## BEGIN DOCUMENT

It happened again.

The freeze!

I was giving the keynote at the SCBWI Canada east conference in Montreal and the audience was completely motionless, completely silent, and it was unnerving a bit.

It’s ideal, don’t get me wrong. It means they’re intently listening, but it’s kind of weird.

Again I had that feeling that I was speaking to a tableau, and then a guy picked up the pitcher of ice water on the table and poured himself a glass, and the sound was LOUD in the room!

I kind of smiled to myself as I continued on.

It’s funny what you see when you’re up there in front of seventy-eighty people!

At some points I saw people dabbing at their eyes and I told myself, no, they’re not crying! Are they? And then I saw the tweets which said I had indeed made some of them cry.

I have family members who keep telling me to focus more on the public speaking.

They keep telling me there’s money to be made, and of course there is!

But darn it! I got into this thing to write!

I’ve got three projects very close to fruition and I’m not sure what to do. I feel like if they just got me…

I don’t know.

All I know is that the public speaking seems to be getting easier and easier and I’ve had to turn away gigs. I was invited to do a presentation on Eid day at a Muslim community out of town. I said sorry, no. I don’t work on Eid.

I think it’s the right decision.

You do have to draw a line right?

## END DOCUMENT
## BEGIN STORED DATA

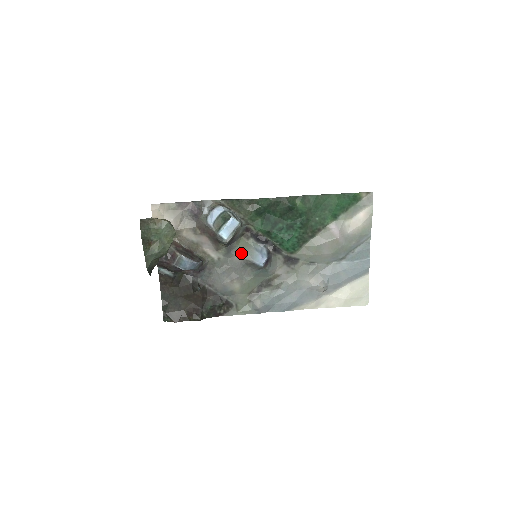
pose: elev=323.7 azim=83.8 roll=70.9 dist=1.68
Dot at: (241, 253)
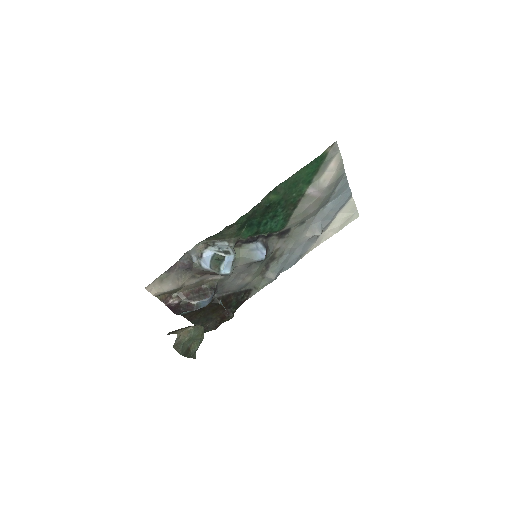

## END STORED DATA

*AIM OF THE EXERCISE*:
Answer these about the keynote post:
1. In which city was the conference held?
2. What did one man in the audience do that made a loud sound?
3. What invitation did the speaker decline?

*CORRECT ANSWER*:
1. Montreal.
2. He picked up the pitcher of ice water and poured himself a glass.
3. An invitation to give a presentation on Eid day at a Muslim community out of town.